** TEXT SEGMENT **
>>>>

Open-source · MIT License · by Patrick George Roland II

ZettelForge

The open-source agentic memory engine behind ThreatRecall.

A typed memory model with blended retrieval, LangChain and CrewAI adapters, LanceDB + SQLite storage, and a FastAPI interface. Self-host it. Audit it. Fork it.

What it is

A typed memory model built for operators.

Not a generic vector store with a chat wrapper. A purpose-built memory engine for threat intelligence — typed, retrievable, and agent-native.

Typed memory model

Every memory record is typed — actor, CVE, IOC, TTP, OSINT, tool, vulnerability. Structured recall, not free-text similarity guessing.

Blended retrieval

Keyword + vector + structured CTI routing in one query. Passes natural language, routes to the right retrieval path automatically.

LangChain + CrewAI adapters

Drop-in adapters for the two dominant agent frameworks. Your agents get structured CTI memory in under 20 lines of code.

<<<<

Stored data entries
>>>>

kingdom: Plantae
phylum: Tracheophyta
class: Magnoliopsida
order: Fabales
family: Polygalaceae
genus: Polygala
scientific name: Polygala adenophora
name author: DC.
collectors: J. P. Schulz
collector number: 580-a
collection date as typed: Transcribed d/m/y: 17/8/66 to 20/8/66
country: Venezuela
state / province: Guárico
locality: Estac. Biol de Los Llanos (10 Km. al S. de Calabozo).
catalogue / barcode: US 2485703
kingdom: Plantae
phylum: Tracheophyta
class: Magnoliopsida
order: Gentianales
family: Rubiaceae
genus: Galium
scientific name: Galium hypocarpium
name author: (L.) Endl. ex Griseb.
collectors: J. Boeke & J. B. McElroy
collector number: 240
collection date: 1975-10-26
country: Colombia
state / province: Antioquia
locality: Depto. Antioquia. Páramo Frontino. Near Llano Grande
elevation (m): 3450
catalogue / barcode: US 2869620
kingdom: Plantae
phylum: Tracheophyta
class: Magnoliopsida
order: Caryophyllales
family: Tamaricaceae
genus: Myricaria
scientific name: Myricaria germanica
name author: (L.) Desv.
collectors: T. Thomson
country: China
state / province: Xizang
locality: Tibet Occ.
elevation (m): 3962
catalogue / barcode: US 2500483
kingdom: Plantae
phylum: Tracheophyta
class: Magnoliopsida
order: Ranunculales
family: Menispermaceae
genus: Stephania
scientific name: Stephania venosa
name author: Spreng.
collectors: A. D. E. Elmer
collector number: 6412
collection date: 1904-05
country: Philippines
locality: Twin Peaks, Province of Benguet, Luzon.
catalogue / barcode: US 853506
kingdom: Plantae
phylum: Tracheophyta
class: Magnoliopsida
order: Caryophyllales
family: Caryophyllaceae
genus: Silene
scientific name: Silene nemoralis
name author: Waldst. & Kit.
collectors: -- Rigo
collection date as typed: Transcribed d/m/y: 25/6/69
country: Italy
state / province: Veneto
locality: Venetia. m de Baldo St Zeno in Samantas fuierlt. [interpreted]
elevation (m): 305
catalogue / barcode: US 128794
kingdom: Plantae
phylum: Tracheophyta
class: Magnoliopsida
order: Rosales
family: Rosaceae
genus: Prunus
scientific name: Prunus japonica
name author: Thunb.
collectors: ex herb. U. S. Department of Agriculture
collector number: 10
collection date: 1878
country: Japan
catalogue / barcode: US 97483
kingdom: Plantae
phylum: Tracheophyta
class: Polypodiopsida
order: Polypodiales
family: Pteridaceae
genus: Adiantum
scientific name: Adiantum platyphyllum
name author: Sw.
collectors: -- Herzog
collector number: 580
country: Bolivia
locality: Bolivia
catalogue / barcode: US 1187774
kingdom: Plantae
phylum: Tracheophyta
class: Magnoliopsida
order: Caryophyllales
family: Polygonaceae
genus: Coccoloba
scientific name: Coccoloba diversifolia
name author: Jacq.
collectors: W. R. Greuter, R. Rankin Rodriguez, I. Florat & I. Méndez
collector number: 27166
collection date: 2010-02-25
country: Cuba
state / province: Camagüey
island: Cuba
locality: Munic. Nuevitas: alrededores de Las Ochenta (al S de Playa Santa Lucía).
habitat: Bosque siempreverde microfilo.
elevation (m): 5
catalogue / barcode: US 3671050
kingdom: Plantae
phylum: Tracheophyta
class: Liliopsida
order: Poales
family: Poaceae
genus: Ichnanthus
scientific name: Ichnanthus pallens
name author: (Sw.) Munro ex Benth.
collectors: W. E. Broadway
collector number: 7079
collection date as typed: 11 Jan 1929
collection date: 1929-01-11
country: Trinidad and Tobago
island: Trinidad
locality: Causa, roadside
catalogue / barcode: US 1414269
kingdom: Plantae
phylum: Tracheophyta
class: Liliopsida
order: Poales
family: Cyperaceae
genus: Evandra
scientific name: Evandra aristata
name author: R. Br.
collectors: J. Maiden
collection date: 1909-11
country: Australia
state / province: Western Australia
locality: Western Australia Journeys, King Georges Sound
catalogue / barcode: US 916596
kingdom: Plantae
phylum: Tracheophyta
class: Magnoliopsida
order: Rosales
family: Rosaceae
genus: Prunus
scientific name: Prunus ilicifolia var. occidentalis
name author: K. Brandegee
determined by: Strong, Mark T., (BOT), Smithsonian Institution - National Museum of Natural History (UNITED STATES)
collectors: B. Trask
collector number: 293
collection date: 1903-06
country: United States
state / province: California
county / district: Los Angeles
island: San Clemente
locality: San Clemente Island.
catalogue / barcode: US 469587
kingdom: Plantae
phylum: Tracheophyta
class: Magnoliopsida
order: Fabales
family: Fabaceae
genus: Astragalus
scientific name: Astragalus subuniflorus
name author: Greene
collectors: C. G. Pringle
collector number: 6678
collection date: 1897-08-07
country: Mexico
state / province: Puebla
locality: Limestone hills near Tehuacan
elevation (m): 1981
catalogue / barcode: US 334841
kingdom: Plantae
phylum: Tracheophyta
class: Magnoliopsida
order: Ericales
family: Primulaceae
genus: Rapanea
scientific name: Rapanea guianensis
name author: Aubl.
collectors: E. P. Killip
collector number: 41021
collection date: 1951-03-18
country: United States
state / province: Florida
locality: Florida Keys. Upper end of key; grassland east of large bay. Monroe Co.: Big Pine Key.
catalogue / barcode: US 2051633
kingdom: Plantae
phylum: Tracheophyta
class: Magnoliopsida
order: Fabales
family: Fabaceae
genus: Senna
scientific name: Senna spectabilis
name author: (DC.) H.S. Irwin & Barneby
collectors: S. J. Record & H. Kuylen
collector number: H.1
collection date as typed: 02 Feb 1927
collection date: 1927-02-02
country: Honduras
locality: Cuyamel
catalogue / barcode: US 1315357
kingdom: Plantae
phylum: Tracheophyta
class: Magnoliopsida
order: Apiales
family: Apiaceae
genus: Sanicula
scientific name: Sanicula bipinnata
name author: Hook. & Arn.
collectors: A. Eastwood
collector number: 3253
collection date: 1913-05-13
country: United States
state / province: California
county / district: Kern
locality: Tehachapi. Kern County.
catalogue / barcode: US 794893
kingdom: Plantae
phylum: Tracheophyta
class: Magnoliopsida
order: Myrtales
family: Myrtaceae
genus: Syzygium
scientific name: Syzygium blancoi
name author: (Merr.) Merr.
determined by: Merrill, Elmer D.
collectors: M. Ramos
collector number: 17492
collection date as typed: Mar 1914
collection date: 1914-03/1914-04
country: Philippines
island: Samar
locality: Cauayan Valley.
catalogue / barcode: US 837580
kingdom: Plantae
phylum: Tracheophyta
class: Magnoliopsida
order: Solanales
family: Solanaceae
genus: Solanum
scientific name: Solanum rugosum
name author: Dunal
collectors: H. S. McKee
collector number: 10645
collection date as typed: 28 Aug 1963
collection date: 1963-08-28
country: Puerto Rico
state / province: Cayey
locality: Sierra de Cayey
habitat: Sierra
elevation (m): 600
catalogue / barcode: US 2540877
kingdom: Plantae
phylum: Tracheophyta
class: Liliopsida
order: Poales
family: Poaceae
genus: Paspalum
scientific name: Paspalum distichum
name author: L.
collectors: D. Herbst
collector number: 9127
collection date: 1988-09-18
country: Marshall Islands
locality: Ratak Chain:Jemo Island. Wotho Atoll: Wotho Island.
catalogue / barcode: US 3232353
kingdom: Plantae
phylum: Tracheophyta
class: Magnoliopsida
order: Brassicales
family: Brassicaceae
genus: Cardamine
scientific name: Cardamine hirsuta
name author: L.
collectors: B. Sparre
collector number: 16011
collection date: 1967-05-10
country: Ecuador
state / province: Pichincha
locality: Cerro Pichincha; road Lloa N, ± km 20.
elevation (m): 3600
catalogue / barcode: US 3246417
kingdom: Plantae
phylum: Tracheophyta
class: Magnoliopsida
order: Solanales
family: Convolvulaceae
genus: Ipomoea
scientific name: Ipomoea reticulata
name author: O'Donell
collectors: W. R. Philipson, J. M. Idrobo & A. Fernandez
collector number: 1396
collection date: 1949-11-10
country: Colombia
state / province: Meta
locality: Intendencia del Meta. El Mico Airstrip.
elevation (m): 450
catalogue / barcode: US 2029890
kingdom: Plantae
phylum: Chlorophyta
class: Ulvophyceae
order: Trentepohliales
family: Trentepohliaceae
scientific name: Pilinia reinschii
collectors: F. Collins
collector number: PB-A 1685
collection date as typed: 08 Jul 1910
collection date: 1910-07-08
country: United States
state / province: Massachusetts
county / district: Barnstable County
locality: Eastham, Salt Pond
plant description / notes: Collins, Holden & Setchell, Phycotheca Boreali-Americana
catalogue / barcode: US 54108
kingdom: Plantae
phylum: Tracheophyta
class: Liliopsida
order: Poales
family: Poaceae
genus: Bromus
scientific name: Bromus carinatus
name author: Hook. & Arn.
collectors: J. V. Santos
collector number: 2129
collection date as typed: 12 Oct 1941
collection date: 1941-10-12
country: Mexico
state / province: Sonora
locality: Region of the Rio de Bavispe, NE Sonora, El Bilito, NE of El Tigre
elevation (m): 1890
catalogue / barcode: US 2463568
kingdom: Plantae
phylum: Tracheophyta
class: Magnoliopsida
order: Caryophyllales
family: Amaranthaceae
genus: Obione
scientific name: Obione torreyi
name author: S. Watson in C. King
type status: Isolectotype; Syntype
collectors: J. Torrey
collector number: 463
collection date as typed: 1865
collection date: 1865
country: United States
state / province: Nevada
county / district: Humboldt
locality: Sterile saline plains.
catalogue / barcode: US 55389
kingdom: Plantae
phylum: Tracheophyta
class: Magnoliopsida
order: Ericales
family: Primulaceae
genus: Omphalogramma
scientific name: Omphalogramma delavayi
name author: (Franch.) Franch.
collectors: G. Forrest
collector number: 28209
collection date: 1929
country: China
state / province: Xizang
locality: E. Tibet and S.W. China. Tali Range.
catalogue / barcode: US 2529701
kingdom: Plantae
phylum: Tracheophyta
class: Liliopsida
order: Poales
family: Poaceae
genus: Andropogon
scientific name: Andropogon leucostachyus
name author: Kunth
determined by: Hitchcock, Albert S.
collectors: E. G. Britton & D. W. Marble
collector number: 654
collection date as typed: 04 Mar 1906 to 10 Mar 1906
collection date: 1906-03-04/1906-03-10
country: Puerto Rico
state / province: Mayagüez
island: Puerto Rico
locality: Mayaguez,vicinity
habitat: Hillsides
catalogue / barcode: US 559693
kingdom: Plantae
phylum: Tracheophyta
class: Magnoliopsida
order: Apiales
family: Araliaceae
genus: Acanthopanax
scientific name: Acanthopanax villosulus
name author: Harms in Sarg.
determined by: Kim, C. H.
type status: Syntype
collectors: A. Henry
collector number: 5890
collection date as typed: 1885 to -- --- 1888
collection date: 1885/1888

<<<<

** ASSIGNMENT **
Reproduce word for word the part of the ZettelForge text starting with "Not a generic" and going on through "lines of code.".

** REPLY **
Not a generic vector store with a chat wrapper. A purpose-built memory engine for threat intelligence — typed, retrievable, and agent-native.

Typed memory model

Every memory record is typed — actor, CVE, IOC, TTP, OSINT, tool, vulnerability. Structured recall, not free-text similarity guessing.

Blended retrieval

Keyword + vector + structured CTI routing in one query. Passes natural language, routes to the right retrieval path automatically.

LangChain + CrewAI adapters

Drop-in adapters for the two dominant agent frameworks. Your agents get structured CTI memory in under 20 lines of code.